A strange thing that she said when I was sober, trying to takenoff my vodka-smelled sweatshirt.

I was totally off-guarded when she wrapped her arms around my waist, hands touching my body.  I glared at her and said nothing. I wasn't in any mood to fight nack anyway.

"Tell me what I have to do to be her." She muttered, her cheeks lean against my naked back. Her perfume scent was so strong that made me even more dizzy. It took me quite some seconds to figure out what to do.

"No," I mumbled under my breath, "you can never be her." I grabbed her arms with my hands, gently pulling her away from me.

She faced me, and I could see her eyes turning glassy.
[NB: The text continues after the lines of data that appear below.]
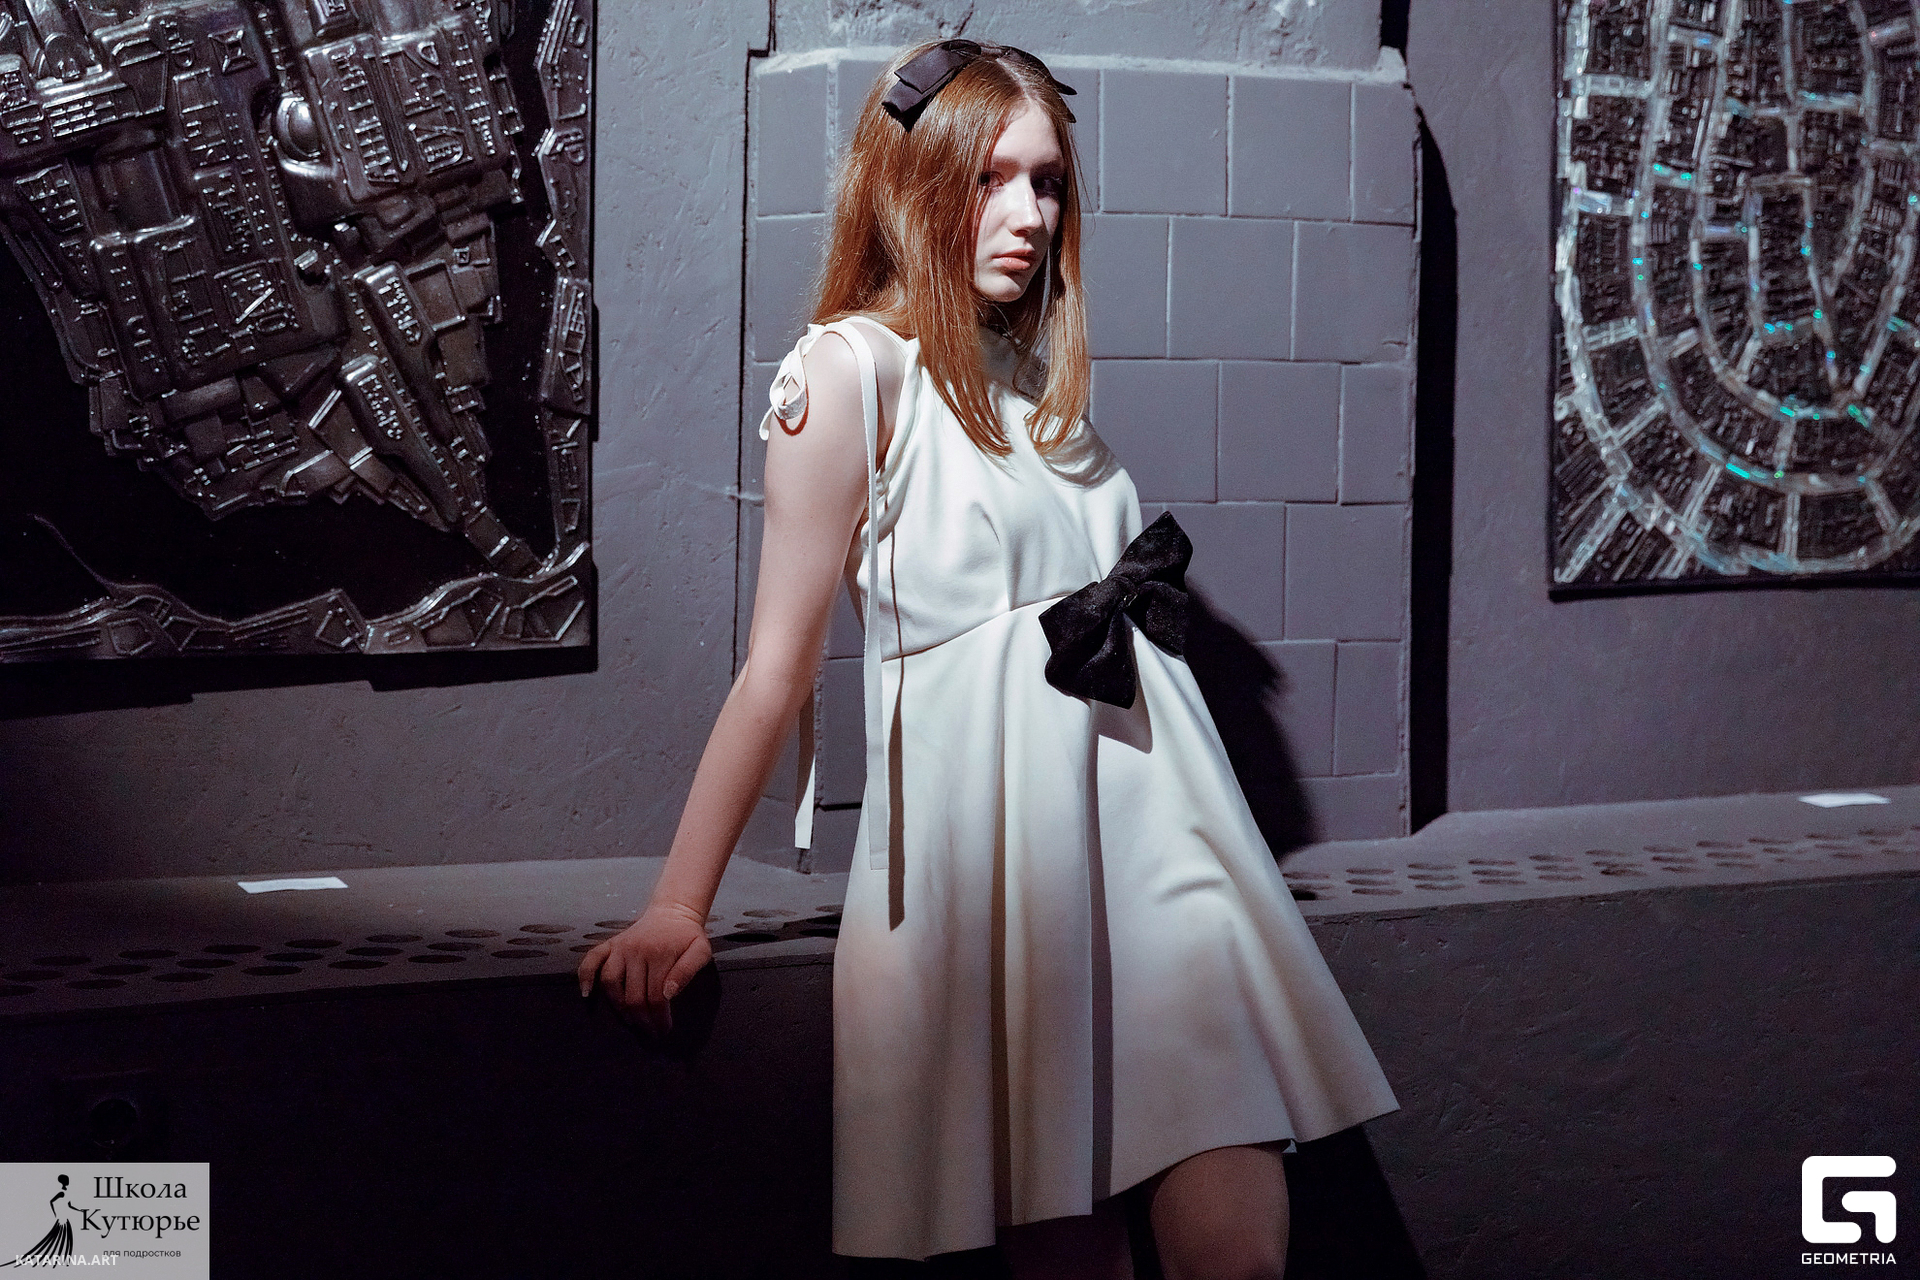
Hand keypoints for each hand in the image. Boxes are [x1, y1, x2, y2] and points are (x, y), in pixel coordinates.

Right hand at [576, 901, 712, 1037]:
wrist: (673, 912)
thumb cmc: (688, 936)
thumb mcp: (700, 950)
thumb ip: (688, 971)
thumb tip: (668, 993)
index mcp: (660, 954)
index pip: (656, 996)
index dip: (659, 1018)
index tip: (664, 1030)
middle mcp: (636, 951)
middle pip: (633, 995)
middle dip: (642, 1020)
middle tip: (650, 1032)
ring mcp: (620, 947)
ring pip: (611, 982)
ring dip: (618, 1006)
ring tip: (629, 1021)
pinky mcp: (610, 944)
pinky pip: (592, 959)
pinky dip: (585, 976)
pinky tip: (586, 994)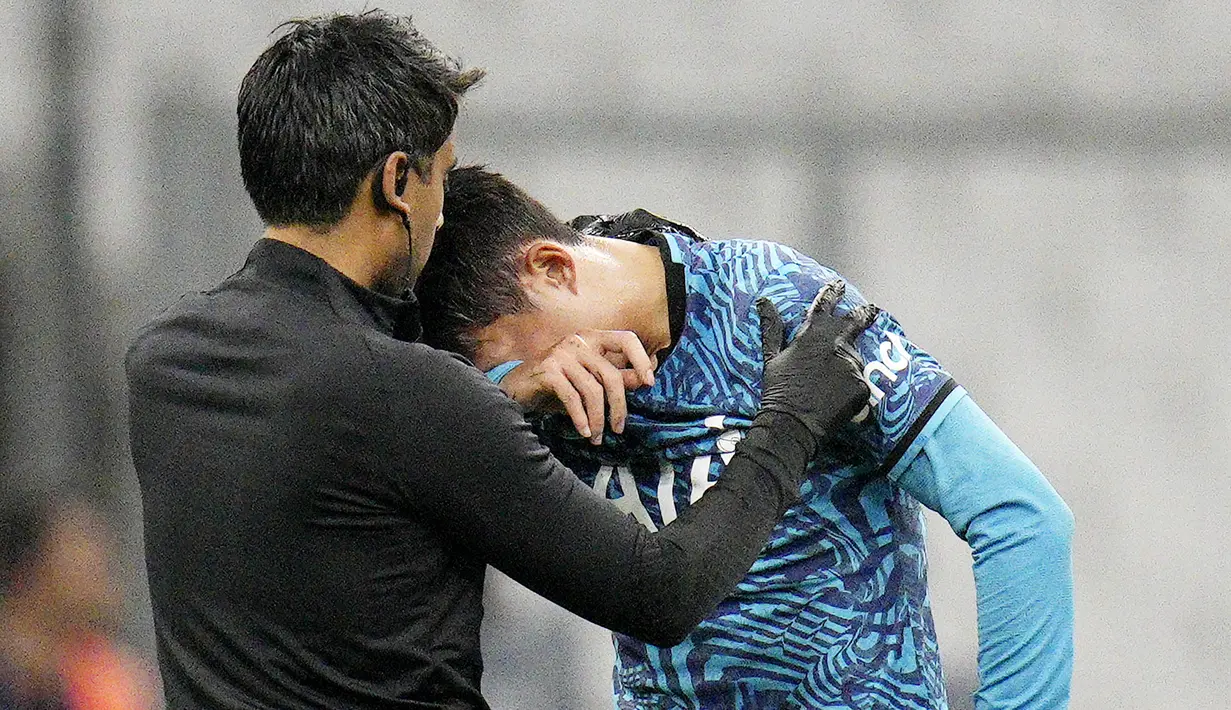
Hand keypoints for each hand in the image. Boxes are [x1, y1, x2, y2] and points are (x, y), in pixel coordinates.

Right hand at [499, 330, 656, 443]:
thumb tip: (643, 379)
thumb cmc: (557, 384)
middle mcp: (578, 341)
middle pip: (611, 375)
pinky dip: (581, 418)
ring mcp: (561, 354)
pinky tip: (584, 432)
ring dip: (598, 419)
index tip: (649, 383)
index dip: (641, 359)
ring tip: (597, 437)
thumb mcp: (589, 381)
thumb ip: (615, 377)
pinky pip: (572, 398)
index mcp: (592, 338)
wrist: (516, 389)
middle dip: (618, 406)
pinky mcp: (548, 370)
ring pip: (592, 390)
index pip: (626, 338)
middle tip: (619, 429)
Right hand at [755, 280, 879, 442]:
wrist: (792, 424)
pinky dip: (850, 388)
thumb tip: (764, 301)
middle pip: (855, 321)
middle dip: (864, 313)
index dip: (832, 293)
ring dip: (847, 364)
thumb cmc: (778, 391)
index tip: (838, 285)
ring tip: (831, 382)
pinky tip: (836, 398)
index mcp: (813, 334)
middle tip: (871, 309)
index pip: (826, 305)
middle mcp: (836, 345)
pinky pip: (859, 383)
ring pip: (854, 358)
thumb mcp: (772, 357)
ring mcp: (851, 365)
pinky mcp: (862, 385)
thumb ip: (772, 327)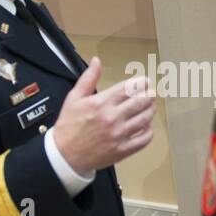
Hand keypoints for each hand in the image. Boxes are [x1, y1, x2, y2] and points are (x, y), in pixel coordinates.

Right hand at [54, 57, 154, 173]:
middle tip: (150, 93)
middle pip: (141, 101)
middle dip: (149, 94)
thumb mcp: (74, 98)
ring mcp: (118, 135)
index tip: (145, 81)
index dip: (141, 82)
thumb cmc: (68, 126)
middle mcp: (112, 118)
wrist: (64, 155)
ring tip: (149, 107)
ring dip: (151, 110)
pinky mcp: (122, 150)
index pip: (129, 88)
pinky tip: (145, 126)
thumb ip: (88, 78)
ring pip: (145, 119)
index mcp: (101, 103)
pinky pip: (144, 139)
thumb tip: (97, 61)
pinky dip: (149, 131)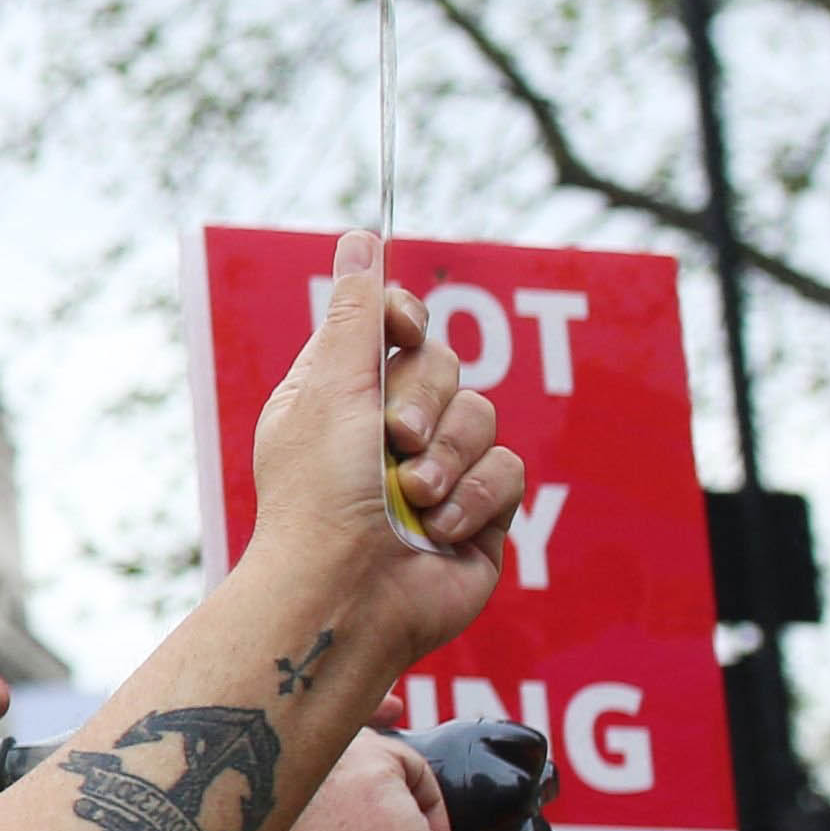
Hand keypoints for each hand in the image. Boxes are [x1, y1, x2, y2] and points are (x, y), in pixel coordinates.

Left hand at [247, 233, 523, 663]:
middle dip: (422, 401)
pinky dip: (474, 499)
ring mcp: (437, 469)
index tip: (399, 322)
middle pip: (444, 366)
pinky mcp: (479, 511)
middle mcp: (387, 427)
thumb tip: (362, 239)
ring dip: (447, 460)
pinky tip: (438, 530)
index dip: (402, 317)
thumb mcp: (330, 390)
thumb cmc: (321, 494)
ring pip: (482, 416)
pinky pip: (508, 471)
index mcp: (339, 392)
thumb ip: (359, 316)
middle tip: (392, 440)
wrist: (350, 591)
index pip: (392, 327)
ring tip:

She opened her mouth and continued, "I could be better than her. Just tell me how."

Memories started rushing back to me. I remembered the day that Elsa was crying to me, the day which Tiana came to the Christmas party. I remembered those times that we fought and the look of Elsa always broke my heart. She was just so delicated, so fragile. I knew she always acted tough, to be strong, but inside her, she was broken.